**** ENTRIES PROVIDED

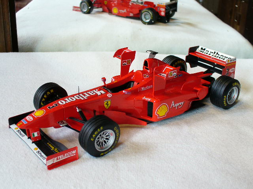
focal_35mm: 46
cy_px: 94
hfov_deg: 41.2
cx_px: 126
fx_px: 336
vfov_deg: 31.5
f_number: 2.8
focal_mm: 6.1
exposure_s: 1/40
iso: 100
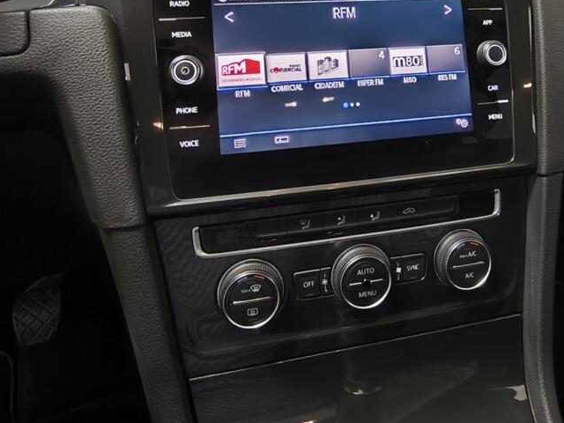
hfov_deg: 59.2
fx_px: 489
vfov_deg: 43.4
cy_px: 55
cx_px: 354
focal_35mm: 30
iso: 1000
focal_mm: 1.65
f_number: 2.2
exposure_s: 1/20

********
**** ENTRIES PROVIDED

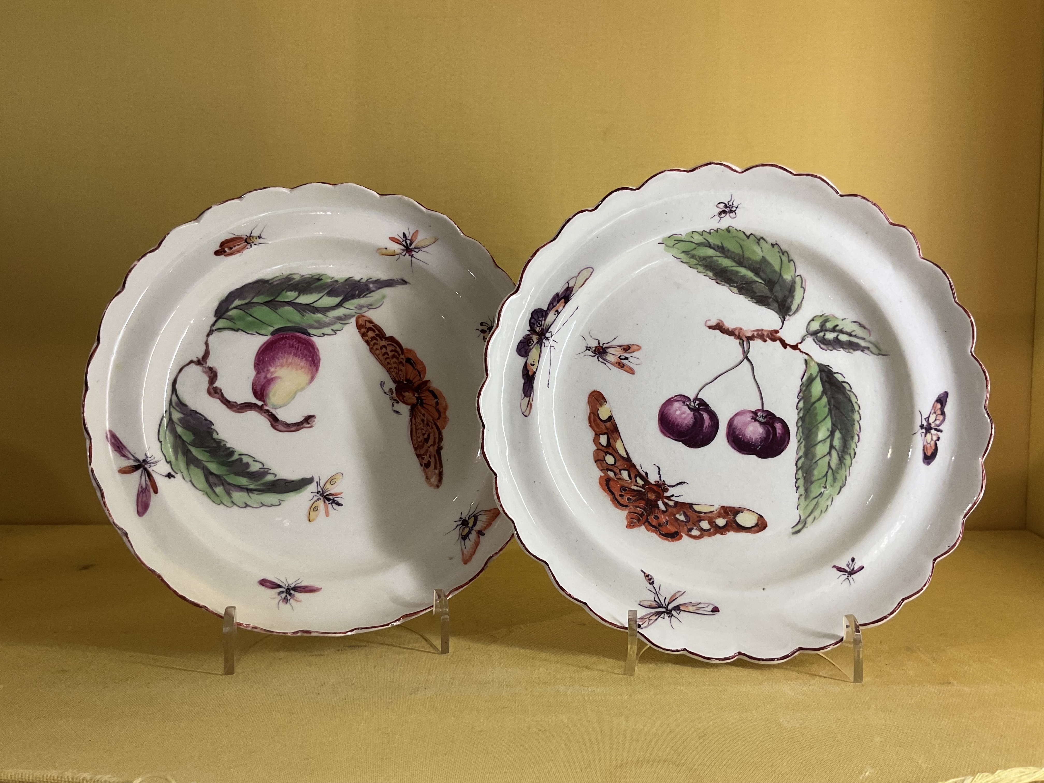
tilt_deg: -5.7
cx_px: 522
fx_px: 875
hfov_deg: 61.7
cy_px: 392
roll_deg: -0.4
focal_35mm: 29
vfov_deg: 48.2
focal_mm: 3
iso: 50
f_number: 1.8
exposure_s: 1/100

********

*EXERCISE:*
Beginning at the line above that contains "roll_deg: -0.4", return each line exactly through the line that contains "exposure_s: 1/100", and no others.

*YOUR SOLUTION:*
roll_deg: -0.4
focal_35mm: 29
vfov_deg: 48.2
focal_mm: 3
iso: 50
f_number: 1.8
exposure_s: 1/100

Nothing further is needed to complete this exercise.